Igraine le dio unas palmaditas en la mano.

—Ojalá pudiera deciros más, pero la videncia va y viene a voluntad. Dios permita que llegue a buen fin, querida; si no veo más, quizá sea porque ya no estaré aquí cuando nazca vuestro hijo… No, no llores, criatura —rogó—. Estoy lista para abandonar esta vida desde que vi casado a Arturo. Me gustaría tener en brazos a mis nietos, pero Uther ya no está y mis hijos están bien. Tal vez él me espera más allá de la muerte, con los otros hijos que perdí al nacer. Y si no… —Se encogió de hombros—. Jamás lo sabré.

Cerró los ojos. «La he fatigado», pensó Ginebra. Y guardó silencio hasta que la vio dormida; luego se levantó para salir al jardín.

Se sentía aturdida; no había pensado que pudiera estar embarazada. Durante los tres primeros años de matrimonio lo había pensado cada vez que su período se retrasaba. Pero los retrasos persistían, aun en ausencia de Arturo, y al fin comprendió que sus ritmos menstruales eran inconstantes; a veces pasaban dos o tres meses sin señales.

No se le ocurrió poner en duda el anuncio de Igraine. Algo en su interior decía: «Brujerías», pero algo más exclamaba: «¿Qué pecado puede haber en decirme algo así?» Era como cuando el ángel se presentó ante la Virgen María para anunciarle el nacimiento de su hijo…

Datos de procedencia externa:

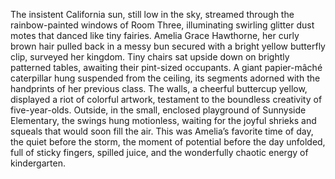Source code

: The insistent California sun, still low in the sky, streamed through the rainbow-painted windows of Room Three, illuminating swirling glitter dust motes that danced like tiny fairies. Amelia Grace Hawthorne, her curly brown hair pulled back in a messy bun secured with a bright yellow butterfly clip, surveyed her kingdom. Tiny chairs sat upside down on brightly patterned tables, awaiting their pint-sized occupants.  A giant papier-mâché caterpillar hung suspended from the ceiling, its segments adorned with the handprints of her previous class.  The walls, a cheerful buttercup yellow, displayed a riot of colorful artwork, testament to the boundless creativity of five-year-olds. Outside, in the small, enclosed playground of Sunnyside Elementary, the swings hung motionless, waiting for the joyful shrieks and squeals that would soon fill the air.  This was Amelia’s favorite time of day, the quiet before the storm, the moment of potential before the day unfolded, full of sticky fingers, spilled juice, and the wonderfully chaotic energy of kindergarten.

En aquel momento sonó el toque de oración de la campana del claustro, y Ginebra entró en la capilla. Pero apenas oyó el oficio, pues todo su corazón y su mente estaban dedicados a la plegaria más fervorosa de su vida:

«Ha venido, la respuesta a todas mis preces. Oh, gracias, Dios mío. ¡Gracias, Bendita Señora! Arturo se equivocó. El fallo no estaba en él. No había necesidad»… Y una vez más se llenó de la vergüenza que había experimentado cuando él le dio autorización para traicionarlo. «¡Y qué pecadora fui entonces, que incluso llegué a planteármelo!» Pero a pesar de su perversión, Dios la recompensaba inmerecidamente. Ginebra levantó la cabeza para cantar el
Magníficat
con el resto, con tanto fervor que la abadesa la miró sorprendida.